In seven children (aged 36–52 weeks) given caudal anesthesia with bupivacaine 3.1 mg/kg + adrenaline 5 micrograms/ml, there were significant electroencephalographic signs of central nervous system toxicity in six, and two had clinical signs of possible epileptic activity. The authors stopped the study early because of the high incidence of adverse effects. They felt that these were due to the fact that no sedative or anesthetic drugs that could have masked or alleviated local anesthetic toxicity were given, and also that infants have low concentrations of alpha1 acid glycoprotein, leading to increased unbound plasma concentrations [ ]. However, it should be noted that 2 mg/kg is the usual upper dose limit recommended for bupivacaine. It is hardly surprising that such a high proportion of those studied showed evidence of systemic toxicity after the administration of a much higher dose of bupivacaine to such small children by a route that is known to result in rapid absorption of local anesthetic into the systemic circulation.
Reactions to local anesthetics often occur as a result of inadvertent overdose or accidental intravenous injection.

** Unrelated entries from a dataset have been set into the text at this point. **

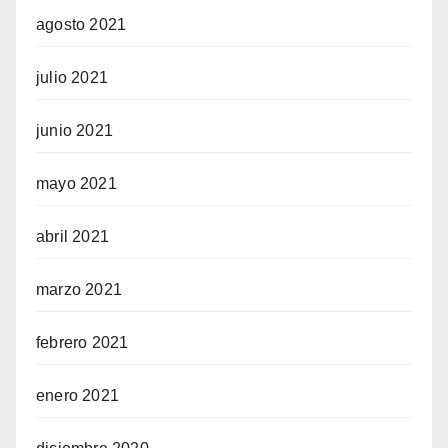
agosto 2021
julio 2021
junio 2021
mayo 2021
abril 2021
marzo 2021
febrero 2021
enero 2021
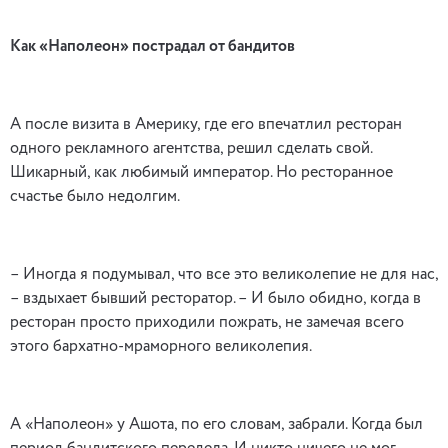
Как «Наполеон» пострадал от бандитов
А после визита в Америку, где его впечатлил ресторан
одного рекламного агентства, решил сделать свой.
Шикарный, как любимый император. Но ресторанное
счастье было недолгим.
– Иногда я подумывал, что все это великолепие не для нас,
– вздыхает бывший ресторатор. – И было обидно, когда в
ресторан просто приходили пожрать, не замечая всего
этого бархатно-мраморного великолепия.
А «Наполеон» у Ашота, по его словам, забрали. Когда был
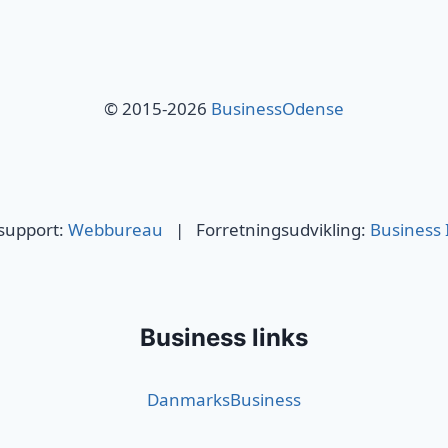
© 2015-2026
BusinessOdense
 support:
Webbureau
| Forretningsudvikling:
Business 
Business links
DanmarksBusiness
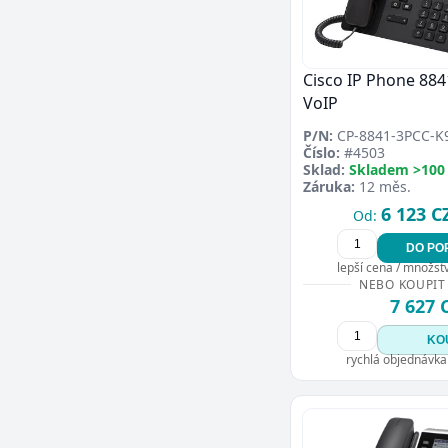
Cisco IP Phone 8841
VoIP
P/N:
CP-8841-3PCC-K
Číslo:
#4503
Sklad:
Skladem >100
Záruka:
12 měs.
6 123 C
Od:
DO PO
lepší cena / množství
NEBO KOUPIT
7 627 
KO
rychlá objednávka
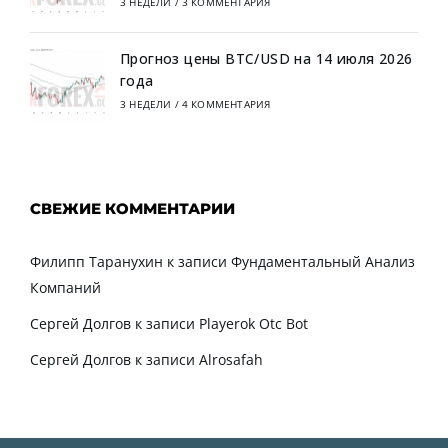
3 НЕДЕЛИ
/
3 КОММЕНТАРИЯ
Прогноз цены BTC/USD на 14 июля 2026
года
3 НЕДЕЛИ
/
4 КОММЕНТАРИЯ
СВЕЖИЕ КОММЕНТАРИИ
Филипп Таранухин
к записи
Фундаментальный Анализ
Компаний
Сергей Долгов
к записи
Playerok Otc Bot
Сергей Долгов
к записи
Alrosafah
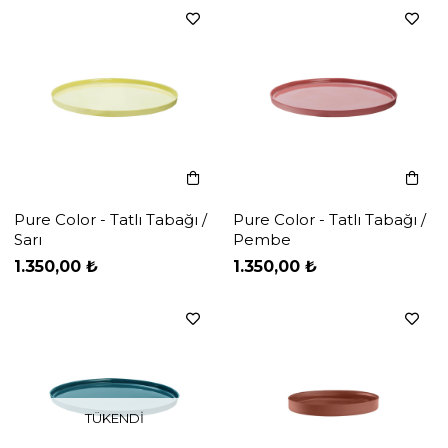
Pure Color - Tatlı Tabağı /
Pure Color - Tatlı Tabağı /
Sarı
Pembe
‹
‹
›
›
1.350,00 ₺
1.350,00 ₺
TÜKENDI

A 53-year-old woman received postoperative epidural analgesia by nurse-administered bolus doses after a total knee replacement [ ]. She received her first epidural bolus of 0.25% bupivacaine 6 ml with morphine 2 mg 2 hours after the operation, with good effect. Six hours later she was accidentally given a second top-up dose intravenously. She became distressed and complained of tinnitus, palpitation, and dizziness. She was able to cooperate and was in sinus rhythm with a tachycardia of 120/minute. She was observed overnight on ICU and made a full recovery.
Despite correct epidural placement, this complication arose as a result of human error, and the authors believed that the low concentration and volume of the top-up had protected the patient from more serious sequelae.
Muscular atrophy after intramuscular injection has been documented [ ].
A non-IgE-mediated allergic reaction to bupivacaine has been reported [ ].
A 69-year-old woman with a history of bronchospasm after NSAID administration had heavy feelings in her arms and itchy eyes, without any change in hemodynamics, 30 minutes after an intradermal injection of bupivacaine. The same symptoms occurred during subsequent retesting 1 month later, with the addition of coughing and sneezing.
There has been a report of delayed type IV hypersensitivity to bupivacaine [ ].
A 33-year-old woman developed an eczematous reaction 3 days after continuous lumbar epidural analgesia with bupivacaine 0.075% during labor. The skin responded to topical steroids. A patch test 4 months later was positive to bupivacaine.